Al principio no duele, no se ve fácilmente en el espejo y forma parte de la rutina diaria. Aun así, la biopelícula oral, conocida popularmente como placa, está directamente relacionada con los problemas de salud bucal más comunes, como las caries, la gingivitis y la periodontitis. Más que simple suciedad, es una compleja estructura de microorganismos que se organiza constantemente en dientes y encías, y que, si no se controla, puede derivar en complicaciones que afectan no solo la boca, sino también la salud general.
“Hoy sabemos que la biopelícula es una comunidad altamente estructurada, formada por diferentes microorganismos que interactúan entre sí. Cuando está en equilibrio, no causa daño. El problema surge cuando no se elimina correctamente”, explica la Dra. Stephanie Garofalo, especialista en Periodoncia e Implantología y formadora de la SDA en EMS. La experta advierte que esta acumulación microbiana es silenciosa y progresiva, por lo que muchas personas no le prestan atención hasta que aparecen síntomas evidentes.
El entorno bucal favorece la rápida formación de biopelícula. A las pocas horas del cepillado, esta comienza a reorganizarse, alimentándose de restos de comida y de la propia microbiota oral. Si no se controla, esta acumulación crea un entorno propicio para la proliferación de bacterias más agresivas, capaces de liberar sustancias inflamatorias que afectan las encías y los dientes. Los primeros síntomas, a menudo ignorados, incluyen sangrado al cepillarse o usar hilo dental, sensación de dientes ásperos, encías inflamadas o enrojecidas y mal aliento persistente. “Estos síntomas suelen considerarse insignificantes, pero ya indican un desequilibrio importante en la salud bucal”, advierte Garofalo.

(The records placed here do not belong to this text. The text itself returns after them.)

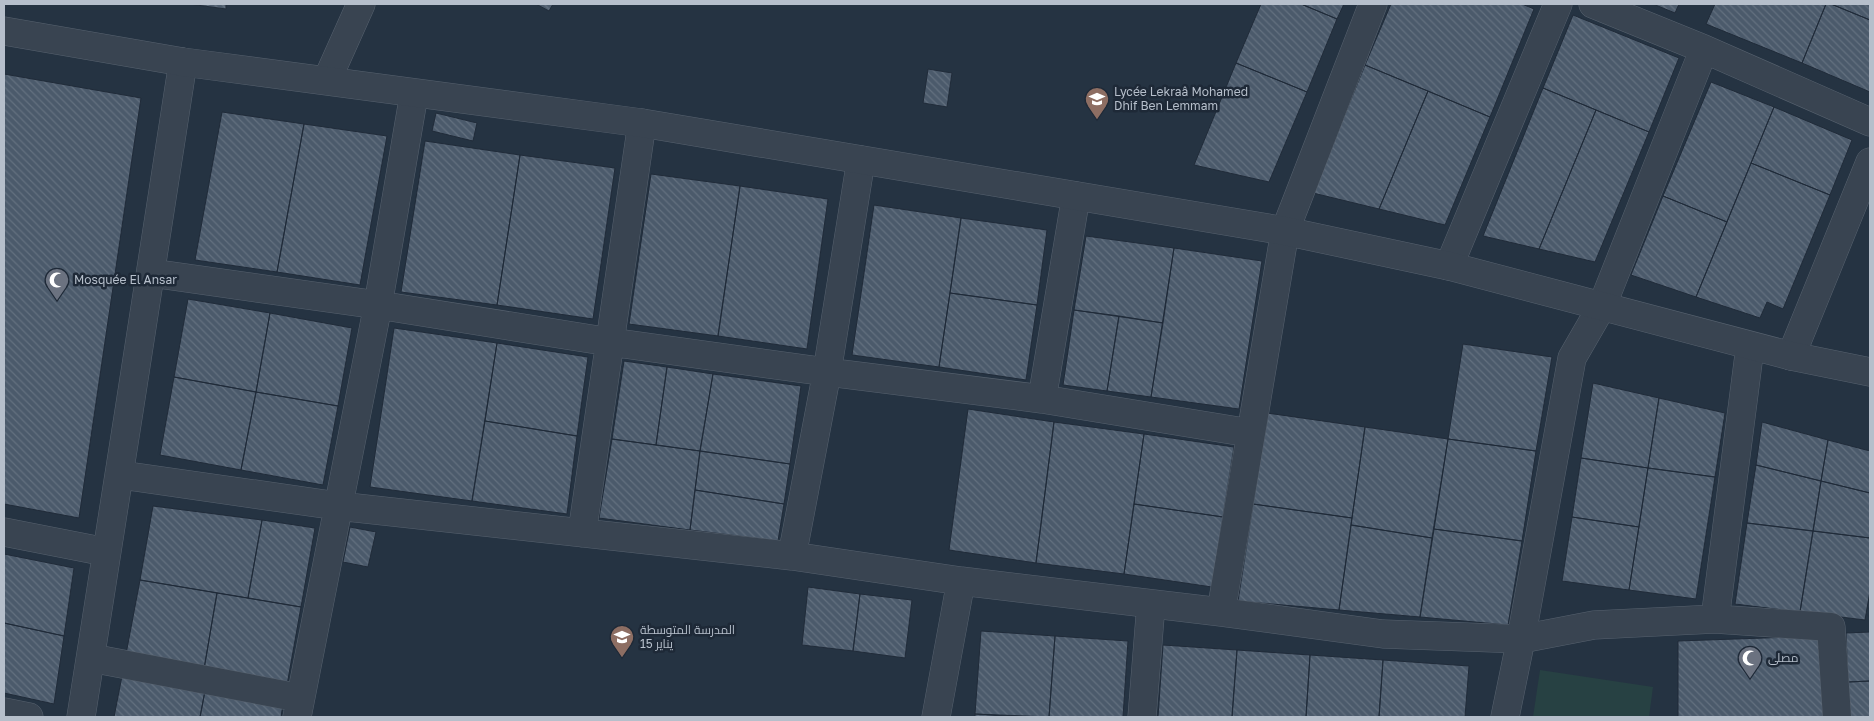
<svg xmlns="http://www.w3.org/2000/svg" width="1874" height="721" font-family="'Golos Text',Cairo,sans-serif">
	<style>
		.garden { fill: #274143 }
		.building { fill: url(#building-back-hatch); stroke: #202b39 }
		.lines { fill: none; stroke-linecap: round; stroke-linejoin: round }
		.minor-casing { stroke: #57626f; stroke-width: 29 }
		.tertiary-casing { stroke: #57626f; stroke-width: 29 }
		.minor { stroke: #394451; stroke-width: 28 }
		.tertiary { stroke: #394451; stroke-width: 28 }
		.labels { text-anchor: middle; stroke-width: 5; stroke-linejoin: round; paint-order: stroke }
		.poi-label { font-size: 12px; fill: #b6bfcb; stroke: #1e2937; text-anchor: start }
	</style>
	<defs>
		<pattern id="building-back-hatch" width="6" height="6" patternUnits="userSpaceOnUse" patternTransform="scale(1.25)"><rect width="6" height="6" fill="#4b5a6b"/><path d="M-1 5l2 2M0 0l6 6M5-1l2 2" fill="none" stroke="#63707f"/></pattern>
	</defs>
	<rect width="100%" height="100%" fill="#253342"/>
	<path class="garden" d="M1540 670 1653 687 1649 717H1533Z"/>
	<path class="building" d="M189 4H226V9Z
		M536 4H553L549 11Z
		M1261 4H1301L1337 19 1307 92 1236 63Z
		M1301 4H1344L1337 19Z
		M1391 4H1522L1534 9 1490 117 1365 65Z
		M1653 4H1679L1675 13Z
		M1715 4H1826L1802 63 1706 24Z
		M1826 4H1831L1870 20V92L1802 63Z
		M1831 4H1870V20Z
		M1573 15 1679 58 1649 132 1543 88Z
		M1236 63 1307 92 1269 182 1194 165Z
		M1365 65 1428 91 1379 209 1313 193Z
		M928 69 952 73 947 107 923 103Z
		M4 74 141 98 79 518 4 504Z
		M1711 82 1774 107 1727 222 1663 196Z
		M1543 88 1596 110 1539 249 1483 236Z
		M1428 91 1490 117 1445 225 1379 209Z
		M1774 107 1852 140 1830 195 1751 163Z
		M1596 110 1649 132 1595 262 1539 249Z
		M222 112 304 124 277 272 195 260Z
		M436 113 477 123 473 141 432 131Z
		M304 124 387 136 360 285 277 272Z
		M425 141 520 155 497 305 401 292Z
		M520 155 615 168 593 319 497 305Z
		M1751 163 1830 195 1783 309 1767 302 1760 318 1696 297Z
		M651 174 740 186 718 336 629 324Z
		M740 186 828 199 807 349 718 336Z
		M1663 196 1727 222 1696 297 1631 275Z
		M874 205 961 218 939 367 852 355Z
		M961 218 1047 230 1037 305 950 293Z
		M1086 236 1174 248 1163 323 1074 310Z
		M1174 248 1262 261 1239 409 1151 397Z
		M950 293 1037 305 1026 380 939 367Z
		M188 299 270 313 256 392 174 377Z
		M1074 310 1119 316 1107 391 1063 385Z
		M270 313 352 328 338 406 256 392Z
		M1119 316 1163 323 1151 397 1107 391Z
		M394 328 497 343 472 501 370 487Z
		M497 343 588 357 577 436 485 421Z
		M1463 344 1552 357 1536 451 1448 439Z
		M624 361 667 367 656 445 612 439Z
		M667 367 713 374 700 451 656 445Z
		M713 374 801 386 790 464 700 451Z
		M174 377 256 392 241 470 160 455Z
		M1593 383 1659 398 1648 468 1581 458Z
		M256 392 338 406 323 485 241 470Z
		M1659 398 1725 413 1715 477 1648 468Z
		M968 409 1054 422 1036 563 949 550Z
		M1267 413 1365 427 1352 518 1253 504Z
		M485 421 577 436 567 514 472 501Z
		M1054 422 1144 434 1124 574 1036 563Z
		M1762 422 1828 440 1821 481 1756 465Z
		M1365 427 1448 439 1432 538 1351 525Z
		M1144 434 1234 447 1223 517 1134 504Z
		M612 439 700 451 690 530 599 518Z
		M1448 439 1536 451 1522 541 1434 529Z
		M1828 440 1870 451V493L1821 481Z
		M700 451 790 464 784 504 695 490Z
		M1581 458 1648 468 1639 527 1572 517Z
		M1756 465 1821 481 1813 531 1747 523Z
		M1648 468 1715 477 1696 599 1629 590Z
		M1821 481 1870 493V538L1813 531Z
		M695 490 784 504 778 541 690 530Z
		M1134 504 1223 517 1212 587 1124 574Z
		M1253 504 1352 518 1339 610 1238 601Z
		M153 506 262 520 248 598 140 580Z
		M1572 517 1639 527 1629 590 1562 581Z
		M262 520 315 528 301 607 248 598Z
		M1747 523 1813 531 1800 612 1735 604Z
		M1351 525 1432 538 1420 617 1339 610Z
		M350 527 376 532 368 567 343 562Z
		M1434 529 1522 541 1508 625 1420 617Z
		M1813 531 1870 538V591L1865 620 1800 612Z
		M4 554 74 568 64 636 4 623Z
		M140 580 217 593 204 669 126 654Z
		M808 587 860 594 853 651 802 645Z
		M217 593 301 607 287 685 204 669Z
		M860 594 912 600 905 658 853 651Z
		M4 623 64 636 54 704 4 693Z
		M981 631 1055 636 1049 717 975 714Z
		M1870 632V681L1848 682 1846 633Z
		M1055 636 1128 641 1123 717H1049Z
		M1821 636 1824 717H1678V641Z
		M1163 645 1237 650 1232 717H1158Z
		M1237 650 1310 655 1306 717H1232Z
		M1310 655 1383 660 1379 717H1306Z
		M1383 660 1469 666 1465 717H1379Z
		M122 676 205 691 200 717H114Z
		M1870 681V717H1850L1848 682Z
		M205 691 283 704 281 717H200Z
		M975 714 1018 717H975Z"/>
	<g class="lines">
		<g class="minor-casing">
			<path id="minor" d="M1593 4 1704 49 1870 122
				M327 80 361 4
				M1449 266 1558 4
				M151 273 378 305 610 342 827 372 1042 399 1250 433
				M1791 356 1870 162
				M1042 399 1076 196
				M121 475 338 506 792 556 961 581 1221 612 1383 634 1521 639 1594 625 1715 619 1831 627 1837 717
				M4 532 106 552
				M582 533 642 123
				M792 556 827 372 861 160
				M1221 612 1285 231 1373 4
				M1715 619 1750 347
				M91 658 300 698
				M4 712 29 717
				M81 717C115 499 150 280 183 62
				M297 717 378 305 414 94
				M936 717 961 581
				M1142 717 1151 604
				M1505 717 1521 639 1572 358 1602 306 1704 49"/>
		</g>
		<g class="tertiary-casing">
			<path id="tertiary" d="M4 31 183 62 642 123 1285 231 1449 266 1791 356 1870 372"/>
		</g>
		<use href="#minor" class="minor"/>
		<use href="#tertiary" class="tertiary"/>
	</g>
	<defs>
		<g id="school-pin" transform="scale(1.25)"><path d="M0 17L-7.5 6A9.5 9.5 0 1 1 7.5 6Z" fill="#8d6e63" stroke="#1e2937"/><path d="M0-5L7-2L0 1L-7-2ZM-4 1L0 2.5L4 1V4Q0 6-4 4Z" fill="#fff"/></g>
		<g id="mosque-pin" transform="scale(1.25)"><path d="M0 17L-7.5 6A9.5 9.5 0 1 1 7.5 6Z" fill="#6b7280" stroke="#1e2937"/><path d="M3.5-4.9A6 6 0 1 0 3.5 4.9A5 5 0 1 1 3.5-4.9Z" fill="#fff"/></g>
	</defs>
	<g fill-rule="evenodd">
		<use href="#school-pin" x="1097" y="99"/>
		<use href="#mosque-pin" x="57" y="280"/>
		<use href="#school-pin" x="622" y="637"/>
		<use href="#mosque-pin" x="1750" y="658"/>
	</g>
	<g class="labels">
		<g class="poi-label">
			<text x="1114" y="96">Lycée Lekraâ Mohamed<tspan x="1114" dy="14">Dhif Ben Lemmam</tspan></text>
			<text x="74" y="284">Mosquée El Ansar</text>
			<text x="640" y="634">المدرسة المتوسطة<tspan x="640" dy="14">15 يناير</tspan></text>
			<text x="1768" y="662">مصلى</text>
		</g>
	</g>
	<rect width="1874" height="721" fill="none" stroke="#b6bfcb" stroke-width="10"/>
</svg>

Con el tiempo, la biopelícula puede mineralizarse y convertirse en sarro, una afección que requiere intervención profesional. La formación de esta película está directamente relacionada con la rutina diaria: un cepillado incompleto, la falta de uso de hilo dental y el consumo frecuente de azúcar favorecen su acumulación. Además, algunas condiciones requieren atención adicional. Las personas con aparatos de ortodoncia, implantes o enfermedades sistémicas, como la diabetes, pueden tener un mayor riesgo de desarrollar complicaciones bucales si no mantienen una higiene rigurosa.
Afortunadamente, la odontología moderna está adoptando enfoques más preventivos y menos invasivos. En lugar de esperar a que el problema avance para tratarlo con procedimientos costosos o dolorosos, los especialistas ahora apuestan por la educación del paciente y por técnicas que permiten eliminar la biopelícula de manera más efectiva desde las etapas iniciales. Esto incluye el uso de instrumentos ultrasónicos, pastas profesionales y revisiones periódicas que ayudan a mantener el equilibrio de la microbiota oral.
Para quienes viven con diabetes, la salud bucal cobra una relevancia aún mayor. Diversos estudios han demostrado que existe una relación bidireccional entre la enfermedad periodontal y el control glucémico: una boca inflamada puede dificultar el manejo de la glucosa, y un mal control de la diabetes puede agravar los problemas de encías. Por eso, incorporar hábitos como el cepillado correcto, el uso de hilo dental y las visitas regulares al dentista no solo protege la sonrisa, sino que también contribuye al bienestar general.
La biopelícula oral es un recordatorio de que la prevención comienza en casa. Con información y constancia, es posible evitar que esa “película invisible” se convierta en un problema de salud visible.